*Source document*
--- START ---

While the government deserves kudos for rolling out its HPV vaccination drive, greater focus on cervical cancer awareness is also vital to eliminating the preventable disease.
iming to eliminate cervical cancer by 2030, the government will start providing girls in elementary school with two doses of the human papillomavirus (HPV) vaccine for free this year. The rollout marks significant progress in the country’s commitment to fighting the fatal disease, the second most frequent cancer among Indonesian women.
Girls will receive their first jab in the fifth grade and their second jab a year later, both during School Student Immunization Month (BIAS), which usually falls in August and November.
The HPV vaccination program builds on nationwide pilots in successive years from 2016 to 2022, starting with Jakarta in 2016 followed by Yogyakarta (2017), Surabaya (2018), Manado in North Sulawesi and Makassar in South Sulawesi (2019), and then Karanganyar and Sukoharjo in Central Java (2020), Kediri and Lamongan in East Java (2021) and finally in Bali, East Java and Central Java (2022).
Health Minister Budi Gunadi Sadikin said on May 24 that the government hoped to reduce cervical cancer incidences and deaths through the program. The primary group targeted in the vaccination program was adolescent girls aged 11-12, because the HPV vaccine is more effective when given at younger ages.
According to 2021 data from online database the Global Cancer Observatory (Globocan), 36,633 Indonesian women developed the disease, with 21,003 dying from it.
Vaccination is part of the government’s two-pronged strategy to beat cervical cancer. No less crucial is regular screening, which includes Pap smears and visual inspection with acetic acid (VIA) tests.
Budi said the Health Ministry was preparing a program to demonstrate DNA-based testing for HPV to detect patients with precancerous lesions. The tests, now on trial in Jakarta, were deemed more effective in detecting and preventing cervical cancer.

--- END ---

*Given records*
--- START ---

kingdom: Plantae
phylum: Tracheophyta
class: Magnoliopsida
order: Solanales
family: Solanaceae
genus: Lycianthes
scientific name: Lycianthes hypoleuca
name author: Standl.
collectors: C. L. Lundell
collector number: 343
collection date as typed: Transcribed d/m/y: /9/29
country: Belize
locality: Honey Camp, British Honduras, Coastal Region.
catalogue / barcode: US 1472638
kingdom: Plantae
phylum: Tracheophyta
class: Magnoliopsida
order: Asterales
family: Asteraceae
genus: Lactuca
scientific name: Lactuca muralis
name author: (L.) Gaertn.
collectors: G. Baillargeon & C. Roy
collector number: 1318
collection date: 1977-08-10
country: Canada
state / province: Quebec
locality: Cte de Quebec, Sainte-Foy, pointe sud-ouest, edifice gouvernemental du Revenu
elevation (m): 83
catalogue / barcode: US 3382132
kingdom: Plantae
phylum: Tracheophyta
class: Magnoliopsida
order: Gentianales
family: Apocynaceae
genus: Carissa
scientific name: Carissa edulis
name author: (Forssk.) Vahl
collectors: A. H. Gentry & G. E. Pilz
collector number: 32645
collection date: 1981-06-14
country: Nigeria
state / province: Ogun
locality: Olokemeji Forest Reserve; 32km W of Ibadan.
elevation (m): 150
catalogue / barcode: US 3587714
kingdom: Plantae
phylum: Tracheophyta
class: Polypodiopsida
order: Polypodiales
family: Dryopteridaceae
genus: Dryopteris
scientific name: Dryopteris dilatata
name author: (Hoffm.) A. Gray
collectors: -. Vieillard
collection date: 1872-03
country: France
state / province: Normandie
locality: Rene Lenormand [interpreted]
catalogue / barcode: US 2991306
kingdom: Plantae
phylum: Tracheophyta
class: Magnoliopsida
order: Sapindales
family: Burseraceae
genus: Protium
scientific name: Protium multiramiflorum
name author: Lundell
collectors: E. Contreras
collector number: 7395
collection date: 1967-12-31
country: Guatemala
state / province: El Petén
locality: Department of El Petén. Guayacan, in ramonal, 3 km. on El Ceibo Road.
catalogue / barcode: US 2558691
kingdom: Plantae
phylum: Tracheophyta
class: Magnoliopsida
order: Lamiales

--- END ---

According to the HPV vaccination text, what tests does regular screening include? Answer from the text only and disregard the records.

*Solution to the exercise*
Pap smears and visual inspection with acetic acid (VIA) tests.